定価1760円。
あらゆる文献を西部警察期を軸で追った本です。断片的に複数の文献で語られていた内容がまとまったドキュメント本です。

日本テレビからテレビ朝日へ移籍して同種の作品を制作することは当時、銭ゲバと言われて石原プロと日本テレビの関係は悪化したというような噂もありましたが、そういうことではなかったことがわかります。
広告代理店を介さず、スポンサーに直接番組を売ることで高いマージンを得て、製作費として注ぎ込むことでのスケールの大きな作品を実現。これは石原裕次郎というブランドと名番頭・小林専務のビジネスマンのビュー、石原裕次郎さんについて行く渡哲也さん。この3名が会社としてのそれぞれの役割を果たした結果だったのだと分かりました。
そして大都会制作時、石原プロはまだ映画の負債を抱えた状態で渡さんは刑事ドラマをやるしかなかった、というのもファンとしては嬉しいですが、俳優・渡哲也さんとしては迷われたのも当然ですね。

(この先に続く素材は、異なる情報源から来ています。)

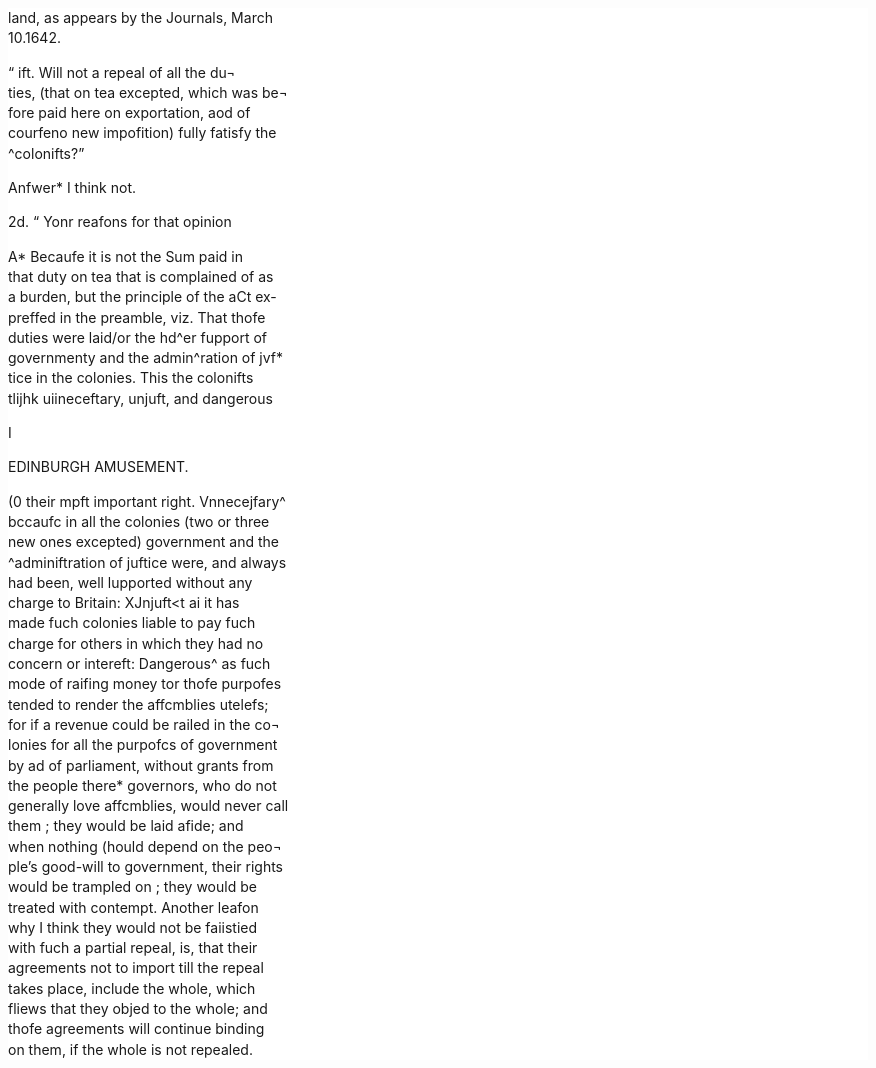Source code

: land, as appears by the Journals, March  
10.1642.  
  
“ ift. Will not a repeal of all the du¬  
ties, (that on tea excepted, which was be¬  
fore paid here on exportation, aod of  
courfeno new impofition) fully fatisfy the  
^colonifts?”  
  
Anfwer* I think not.  
  
2d. “ Yonr reafons for that opinion  
  
A* Becaufe it is not the Sum paid in  
that duty on tea that is complained of as  
a burden, but the principle of the aCt ex-  
preffed in the preamble, viz. That thofe  
duties were laid/or the hd^er fupport of  
governmenty and the admin^ration of jvf*  
tice in the colonies. This the colonifts  
tlijhk uiineceftary, unjuft, and dangerous  
  
I  
  
EDINBURGH AMUSEMENT.  
  
(0 their mpft important right. Vnnecejfary^  
bccaufc in all the colonies (two or three  
new ones excepted) government and the  
^adminiftration of juftice were, and always  
had been, well lupported without any  
charge to Britain: XJnjuft&lt;t ai it has  
made fuch colonies liable to pay fuch  
charge for others in which they had no  
concern or intereft: Dangerous^ as fuch  
mode of raifing money tor thofe purpofes  
tended to render the affcmblies utelefs;  
for if a revenue could be railed in the co¬  
lonies for all the purpofcs of government  
by ad of parliament, without grants from  
the people there* governors, who do not  
generally love affcmblies, would never call  
them ; they would be laid afide; and  
when nothing (hould depend on the peo¬  
ple’s good-will to government, their rights  
would be trampled on ; they would be  
treated with contempt. Another leafon  
why I think they would not be faiistied  
with fuch a partial repeal, is, that their  
agreements not to import till the repeal  
takes place, include the whole, which  
fliews that they objed to the whole; and  
thofe agreements will continue binding  
on them, if the whole is not repealed.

西部警察が普通に始まってもインパクトがない。戦車を出す、という小林専務のアイデアと実現させようと奮闘する石原プロ。マスコミを巻き込んだ戦略は功を奏して大河ドラマの裏番組とは思えない視聴率を叩き出しました。もちろん、最初の2話だけではなくその後も視聴率を取り続けなければならないわけですが、木暮課長大活躍の第3話、駅構内のロケやアクションの第4話、人質を爆死させる凶悪犯との対決の第5話と日曜20時とは思えない民放枠の数字を叩き出しました。

しかし、第88話・バスジャックで倒れた石原裕次郎さん。成功率3%の手術を経て不死鳥の如くカムバック。
第89話の俺たちの勲章では過去の木暮課長のシーンをつなぎ、撮影済みのシーンと組み合わせて編集。下記はクライマックスの大門のシーン。心中は落ち着かなかったはずですが一切それを感じさせない渡さんの演技はやはり凄いです。

カムバックを果たした裕次郎さんが全国のファンに御礼を言いたいという想いと、さらにスケールアップをする西部警察の思惑は小林専務によってPARTIIとして実現。ロケ隊は静岡県に向けて出発。

木暮課長・石原裕次郎さんのカムバックを印象付ける演出を模索した小林専務は静岡駅前にヘリコプターによる登場、というアイデアを考え、これもまた関係各所の許可を取り実現。視聴者はその予想通り歓喜しました。

また全国縦断ロケーションというスケールアップしたアクションをアピールするために浜名湖での遊覧船爆破を、これまたリステル浜名湖の廃船を入手して実現。

続く広島では同じく広島電鉄から廃車の路面電車を調達し爆破。小林専務の手腕は止まることを知らない。

石原裕次郎さんと渡哲也さん。木暮と大門に率いられた西部警察。第3の男・小林正彦さんの存在がこのテレビ映画を創り出したわけですね。この頃には石原プロは負債を完済どころかすでに資産を形成していました。

西部警察ファン、石原プロファンの方にはお勧めの本です。

余談です。この時代の作品を見ているとちょいちょい背景として登場するのは今ブームになっているレトロ自販機。
私ももう30年以上のファンで、関連本やサイトがなかった時代は地元の古びたドライブインを巡ったものです。
そんなレトロ自販機のマスコットが発売されていたので買っちゃいましたw

西部警察の劇中ですとここにはないのですが、カップラーメン自販機がフォーカスされる回がありました。
新人・リュウが翔んだ、です。

殉職したタツの後任・リュウは飲んだ帰り道、カップラーメン自販機でカップラーメンを買い、その場でお湯を入れます。しかし割り箸がなかったために着任前の西部署に侵入して木暮課長のブランデーまで呑んでしまうという流れ。